======== 引用文 ========

投資家に本当の利益をもたらすのは、企業の成長ではなく、永続する会社(グローバル大企業)であるというのが、ジェレミー・シーゲル著『株式投資の未来~永続する会社が本当の利益をもたらす』の結論です。市場平均を上回るリターンを得るためのヒントとして、本書より、次の3つのポイントでご紹介します。
- 成長の罠
- 結局は配当
- インデックスを超える
成長の罠
下図は、PwCによる予測GDPの世界順位です。なおこのGDPは、PPP(購買力平価)ベースです。(一般に、平均生活水準の指標、またはモノの出入りの指標としては、相対的な価格差を正確に測定できるPPPベースのGDPが適切とされています。)
日本を青枠で囲っていますが、GDPの順位は、現在の世界第4位から、2050年には8位まで落ちることが予想されています。米国も落ちます。1位、2位は中国、インドになります。
このデータを踏まえて、成長国や成長産業へ投資するべきかというと、そうとは限りません。成長国、成長産業が儲かると考えることを、「成長の罠」と言います。

========

課題一覧
1. 引用文が市場平均を上回るリターンを得るためのヒントとして挙げている項目を、すべて書き出してください。
2. 引用文の要点を2文でまとめてください。
3. 引用文によると、2050年に日本のGDPの世界順位は何位まで落ちると予想されていますか。

======== 所与データ ========

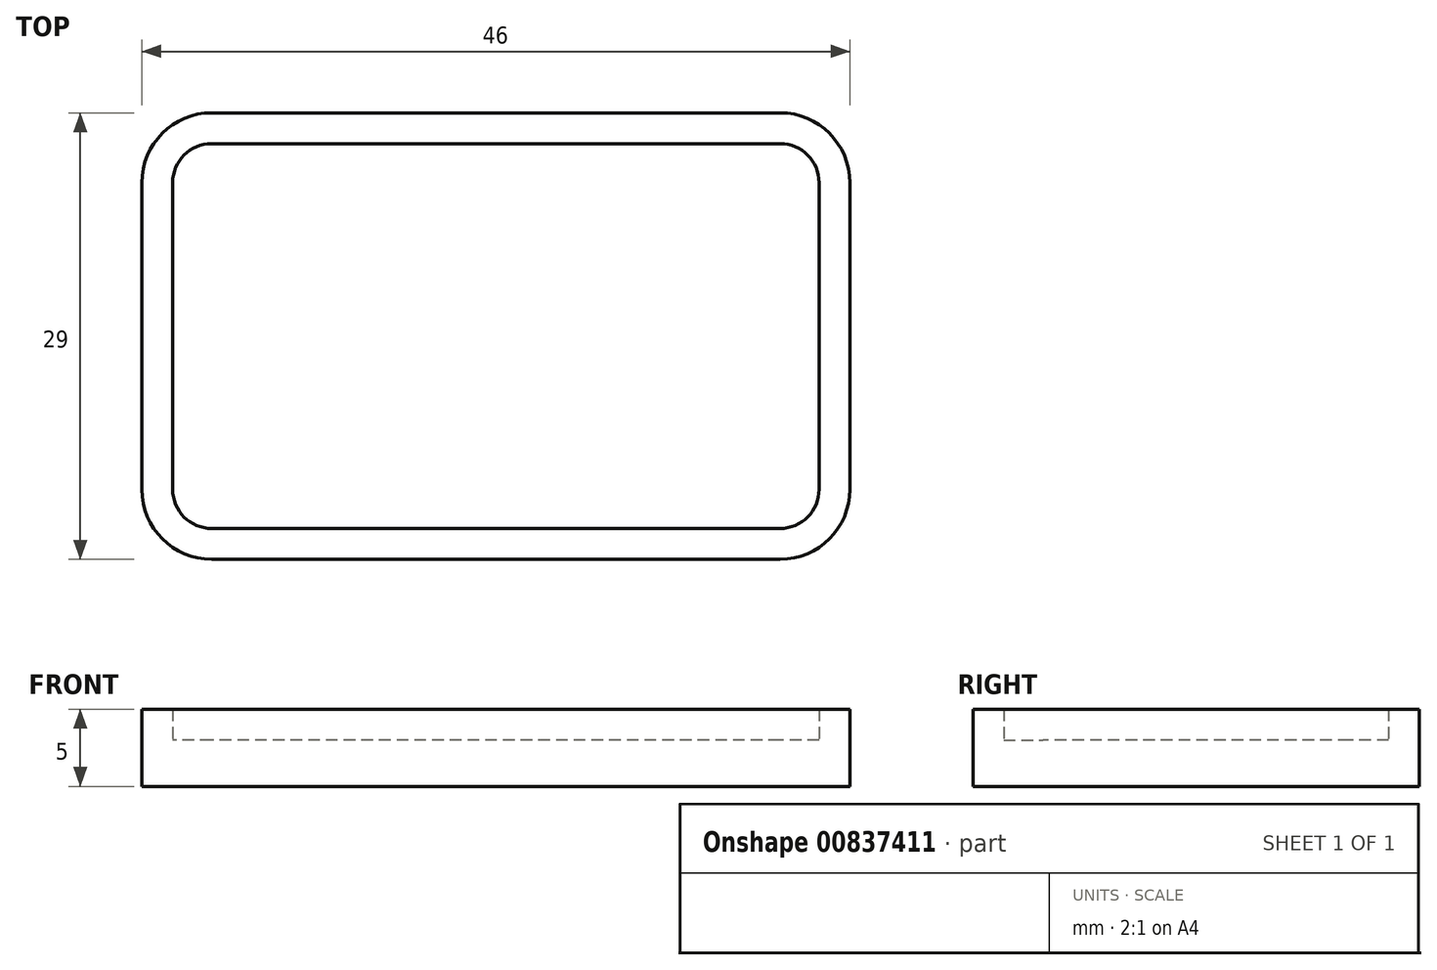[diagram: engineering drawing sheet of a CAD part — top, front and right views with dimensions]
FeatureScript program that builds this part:
annotation { "Feature Type Name" : "Feature", "Feature Type Description" : "" }
export const myFeature = defineFeature(function(context is Context, id is Id, definition is map)
    precondition{}
    {
        {
            var Q0;
            Q0=qCreatedBy(makeId("Top.planeOp"),FACE);
            var sketch = newSketch(context, id + "F0", { "sketchPlane" : qUnion([Q0])});
            skLineSegment(sketch, "E0.bottom", {"start": v(18.46, 12.5) * mm, "end": v(-18.46, 12.5) * mm});
            skLineSegment(sketch, "E0.top", {"start": v(18.46, -12.5) * mm, "end": v(-18.46, -12.5) * mm});
            skLineSegment(sketch, "E0.left", {"start": v(21, 9.96) * mm, "end": v(21, -9.96) * mm});
            skLineSegment(sketch, "E0.right", {"start": v(-21, 9.96) * mm, "end": v(-21, -9.96) * mm});
            skPoint(sketch, "E0.middle", {"position": v(0, 0) * mm});
            skPoint(sketch, "E1.visualSharp", {"position": v(-21, 12.5) * mm});
            skArc(sketch, "E1.filletArc", {"start": v(-18.46, 12.5) * mm, "mid": v(-20.26, 11.76) * mm, "end": v(-21, 9.96) * mm});
            skPoint(sketch, "E2.visualSharp", {"position": v(-21, -12.5) * mm});
            skArc(sketch, "E2.filletArc", {"start": v(-21, -9.96) * mm, "mid": v(-20.26, -11.76) * mm, "end": v(-18.46, -12.5) * mm});
            skPoint(sketch, "E3.visualSharp", {"position": v(21, -12.5) * mm});
            skArc(sketch, "E3.filletArc", {"start": v(18.46, -12.5) * mm, "mid": v(20.26, -11.76) * mm, "end": v(21, -9.96) * mm});
            skPoint(sketch, "E4.visualSharp", {"position": v(21, 12.5) * mm});
            skArc(sketch, "E4.filletArc", {"start": v(21, 9.96) * mm, "mid": v(20.26, 11.76) * mm, "end": v(18.46, 12.5) * mm});
            skSolve(sketch);
        }
        {
            var Q0;
            Q0=makeQuery(id+"F0.imprint","IMPRINT",FACE,{"disambiguationData":[TD([[makeQuery(id+"F0.imprint","IMPRINT",EDGE,{"derivedFrom":sQuery(id+"F0.wireOp",EDGE,"E0.bottom")}),1.0]])]});
            var sketch = newSketch(context, id + "F1", { "sketchPlane" : qUnion([Q0])});
            skLineSegment(sketch, "E5.0", {"start": v(18.46, 14.5) * mm, "end": v(-18.46, 14.5) * mm});
            skArc(sketch, "E6.0", {"start": v(23, 9.96) * mm, "mid": v(21.67, 13.17) * mm, "end": v(18.46, 14.5) * mm});
            skLineSegment(sketch, "E6.1", {"start": v(23, 9.96) * mm, "end": v(23, -9.96) * mm});
            skArc(sketch, "E6.2", {"start": v(18.46, -14.5) * mm, "mid": v(21.67, -13.17) * mm, "end": v(23, -9.96) * mm});
            skArc(sketch, "E6.3", {"start": v(-18.46, 14.5) * mm, "mid": v(-21.67, 13.17) * mm, "end": v(-23, 9.96) * mm});
            skLineSegment(sketch, "E6.4", {"start": v(-23, 9.96) * mm, "end": v(-23, -9.96) * mm});
            skArc(sketch, "E6.5", {"start": v(-23, -9.96) * mm, "mid": v(-21.67, -13.17) * mm, "end": v(-18.46, -14.5) * mm});
            skLineSegment(sketch, "E6.6", {"start": v(18.46, -14.5) * mm, "end": v(-18.46, -14.5) * mm});
            skSolve(sketch);
        }
        {
            var Q0;
            Q0=makeQuery(id+"F0.imprint","IMPRINT",FACE,{"disambiguationData":[TD([[makeQuery(id+"F0.imprint","IMPRINT",EDGE,{"derivedFrom":sQuery(id+"F0.wireOp",EDGE,"E0.bottom")}),1.0]])]});
            extrude(context, id + "F2", {"entities" : qUnion([Q0]), "depth" : 3 * mm, "offsetDistance" : 25.4 * mm});
        }
        {
            var Q0;
            Q0=makeQuery(id+"F1.imprint","IMPRINT",FACE,{"disambiguationData":[TD([[makeQuery(id+"F1.imprint","IMPRINT",EDGE,{"derivedFrom":sQuery(id+"F1.wireOp",EDGE,"E5.0")}),1.0]])]});
            extrude(context, id + "F3", {"entities" : qUnion([Q0]), "operationType" : NewBodyOperationType.ADD, "depth" : 5 * mm, "offsetDistance" : 25.4 * mm});
        }
    });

========

最終結果
1.
成長の罠
結局は配当
インデックスを超える

2. ジェレミー・シーゲル著『株式投資の未来』は、投資家に本当の利益をもたらすのは企業の成長ではなく、永続する会社(グローバル大企業)だと結論づけています。PwCの予測では、日本のGDP順位は現在の世界第4位から2050年には8位に落ちますが、成長国や成長産業が儲かると考えることは「成長の罠」と呼ばれ、そこへ投資すべきだとは限りません。

3. 8位です。